(Data extract)
+ + + + +

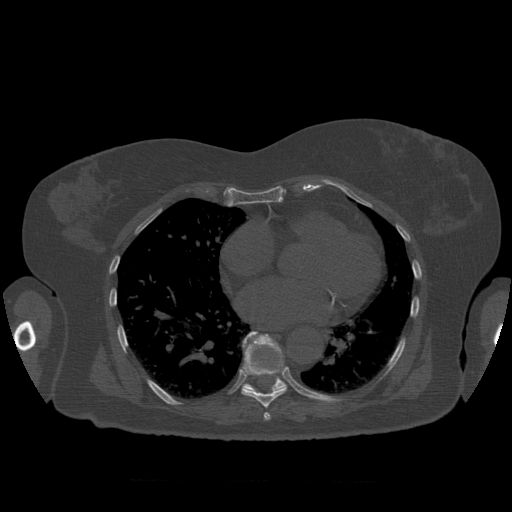
CT including the spine, one axial slice; slice 372 of 399 in the series (ordered by position); reconstruction kernel STANDARD; 120 kVp; bone window (W 1800 / L 400 HU); 1.25 mm slice thickness; 512 × 512 image matrix. Patient age 81 years. From the clinical record (not read from this slice): primary cancer: renal; vertebrae with lytic lesions (as recorded): L1.
Structures marked on this image (semi-automatic segmentation, software-assisted and operator-edited):
- T7 vertebra: bounding box (x1, y1, x2, y2) in pixels: (264, 412, 271, 420)
- T8 vertebra: (242, 334, 287, 408)
- T9 vertebra: (243, 332, 287, 393)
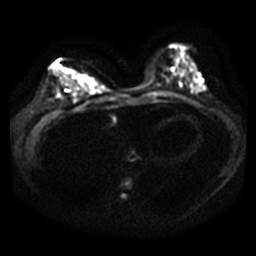
Breast MRI, one axial slice. Position 14 of 40 along the scan axis. Diffusion-weighted series; image 2 of 4 stored at this slice position (different b-values; order by instance number). 3 T. 5 mm slice thickness. 256 × 256 image matrix, field of view 340 × 340 mm. Female patient.
Annotated regions visible in this slice (expert manual segmentation):
- tumour on diffusion-weighted imaging: bounding box [x1, y1, x2, y2] px = [78, 77, 96, 90]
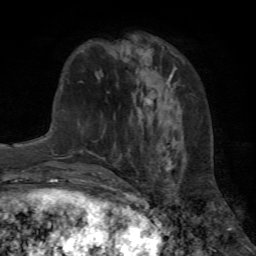
Breast MRI (dynamic contrast-enhanced), one axial slice. Slice 23 of 72 in the series (ordered by position). Cropped to one breast. Dynamic contrast-enhanced series, time point 2 of 7 at this slice position (early post-contrast). 1.5 T. TE 4.2 ms, TR 8.7 ms. 2.2 mm slice thickness. 256 × 256 image matrix, field of view 180 × 180 mm. Female patient.
Structures marked on this image (semi-automatically segmented with operator editing):
- enhancing-tissue mask used for the functional tumour volume (all voxels passing the contrast-enhancement thresholds inside the analysis volume; usually the tumour): bounding box (x1, y1, x2, y2) in pixels: (110, 94, 175, 185)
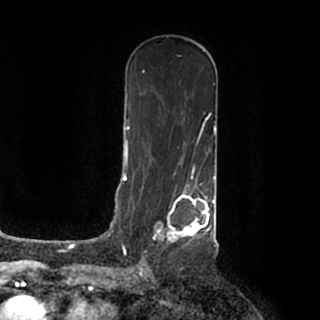
Breast MRI (dynamic contrast-enhanced), one axial slice; position 109 of 200 along the scan axis; cropped to one breast; dynamic contrast-enhanced series, time point 2 of 7 at this slice position (early post-contrast); 1.5 T; TE 2.2 ms, TR 4.6 ms; 0.8 mm slice thickness; 320 × 320 image matrix, field of view 200 × 200 mm. Female patient.
Structures marked on this image (semi-automatically segmented with operator editing):
- enhancing-tissue mask used for the functional tumour volume (all voxels passing the contrast-enhancement thresholds inside the analysis volume; usually the tumour): bounding box [x1, y1, x2, y2] px = [141, 184, 215, 259]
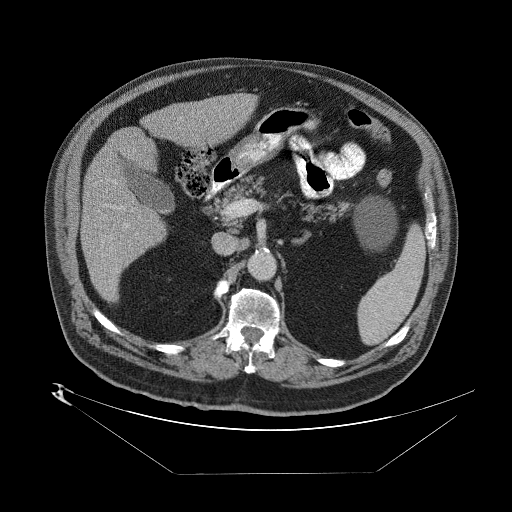
Contrast-enhanced abdominal CT (liver protocol), one axial slice; slice 35 of 89 in the series (ordered by position); reconstruction kernel STANDARD; 140 kVp; one of 2 acquisitions stored at this slice position; soft-tissue window (W 400 / L 40 HU); 2.5 mm slice thickness; 512 × 512 image matrix, field of view 480 × 480 mm. From the clinical record (not read from this slice): diagnosis: hepatocellular carcinoma (patient treated with transarterial chemoembolisation; whether this scan precedes or follows treatment is not stated here); TNM stage (as recorded): Stage-II; Child-Pugh class: B; tumour size: 4 cm.
Structures marked on this image (semi-automatically segmented with operator editing):
- abdominal aorta: bounding box [x1, y1, x2, y2] px = [249, 253, 274, 279]
- liver parenchyma outside the tumour (the mass and vessels are separate outlines, so this box may not span the whole liver): [80, 92, 252, 308]
- portal vein: [98, 212, 139, 250]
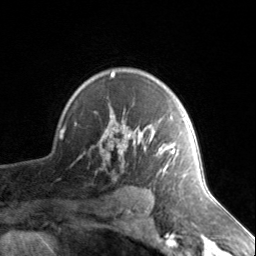
Breast MRI, one axial slice. Position 104 of 134 along the scan axis. Cropped to one breast. Dynamic contrast-enhanced series, time point 2 of 7 at this slice position (early post-contrast). 3 T. TE 1.7 ms, TR 4.6 ms. 1.2 mm slice thickness. 256 × 256 image matrix, field of view 150 × 150 mm. Female patient.
Outlined on this slice (semi-automatically segmented with operator editing):
- enhancing-tissue mask used for the functional tumour volume (all voxels passing the contrast-enhancement thresholds inside the analysis volume; usually the tumour): bounding box (x1, y1, x2, y2) in pixels: (105, 72, 185, 175)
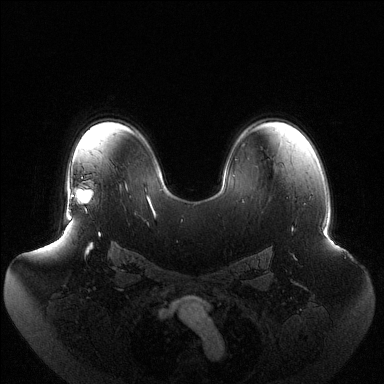
Breast MRI (dynamic contrast-enhanced), one axial slice. Slice 89 of 144 in the series (ordered by position). Dynamic contrast-enhanced series, time point 2 of 6 at this slice position (early post-contrast). 1.5 T. TE 1.5 ms, TR 4.6 ms. 1.2 mm slice thickness. 384 × 384 image matrix. Female patient.
Annotated regions visible in this slice (semi-automatic segmentation, software-assisted and operator-edited):
- enhancing-tissue mask used for the functional tumour volume (all voxels passing the contrast-enhancement thresholds inside the analysis volume; usually the tumour): bounding box <69,189,93,212> (left, top, right, bottom; pixels)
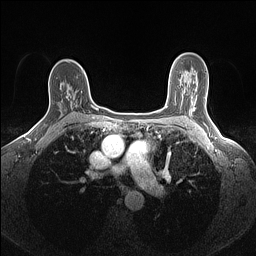
Breast MRI (dynamic contrast-enhanced), one axial slice; slice 95 of 160 in the series (ordered by position); dynamic contrast-enhanced series, time point 2 of 7 at this slice position (early post-contrast); 1.5 T; TE 1.4 ms, TR 5 ms; 1.1 mm slice thickness; 256 × 256 image matrix. Female patient.
Annotated regions visible in this slice (semi-automatic segmentation, software-assisted and operator-edited):
- enhancing-tissue mask used for the functional tumour volume (all voxels passing the contrast-enhancement thresholds inside the analysis volume; usually the tumour): bounding box (x1, y1, x2, y2) in pixels: (66, 94, 73, 104)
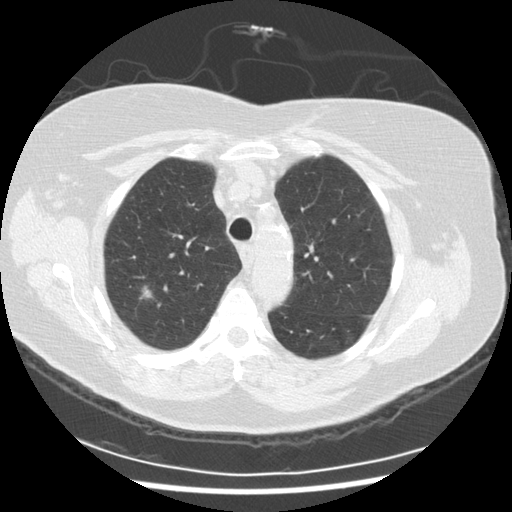
Low-dose screening chest CT, one axial slice; slice 202 of 254 in the series (ordered by position); reconstruction kernel STANDARD; lung window (W 1500 / L -600 HU); 2.5 mm slice thickness; 512 × 512 image matrix, field of view 360 × 360 mm.
Outlined on this slice (outlined manually by an expert reader):
- lesion 1 (tumor, upper lobe of right lung): box from (x=139, y=286) to (x=152, y=299) px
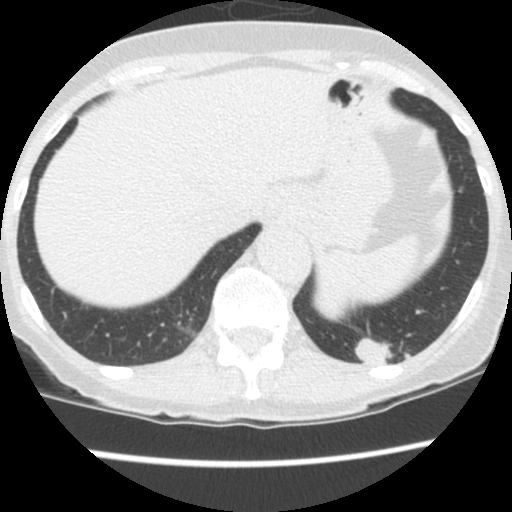
Low-dose screening chest CT, one axial slice; position 25 of 130 along the scan axis; 120 kVp; lung window (W 1500 / L -600 HU); 512 × 512 image matrix, field of view 290 × 290 mm.
Outlined on this slice (expert manual segmentation):
- lesion 1 (tumor, lower lobe of left lung): box from (x=356, y=337) to (x=395, y=367) px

+ + + + +

(About this exercise) Everything from the line above that contains "Annotated regions visible in this slice (expert" down to the line that contains "184, 215, 259]" must be reproduced exactly, both ends included. Omit the pictures.

(Response area)
Annotated regions visible in this slice (expert manual segmentation):
- tumour on diffusion-weighted imaging: bounding box [x1, y1, x2, y2] px = [78, 77, 96, 90]
Breast MRI (dynamic contrast-enhanced), one axial slice. Slice 23 of 72 in the series (ordered by position). Cropped to one breast. Dynamic contrast-enhanced series, time point 2 of 7 at this slice position (early post-contrast). 1.5 T. TE 4.2 ms, TR 8.7 ms. 2.2 mm slice thickness. 256 × 256 image matrix, field of view 180 × 180 mm. Female patient.
Structures marked on this image (semi-automatically segmented with operator editing):
- enhancing-tissue mask used for the functional tumour volume (all voxels passing the contrast-enhancement thresholds inside the analysis volume; usually the tumour): bounding box (x1, y1, x2, y2) in pixels: (110, 94, 175, 185)
Breast MRI (dynamic contrast-enhanced), one axial slice; position 109 of 200 along the scan axis; cropped to one breast; dynamic contrast-enhanced series, time point 2 of 7 at this slice position (early post-contrast); 1.5 T; TE 2.2 ms, TR 4.6 ms; 0.8 mm slice thickness; 320 × 320 image matrix, field of view 200 × 200 mm. Female patient.
Structures marked on this image (semi-automatically segmented with operator editing):
- enhancing-tissue mask used for the functional tumour volume (all voxels passing the contrast-enhancement thresholds inside the analysis volume; usually the tumour): bounding box [x1, y1, x2, y2] px = [141, 184, 215, 259]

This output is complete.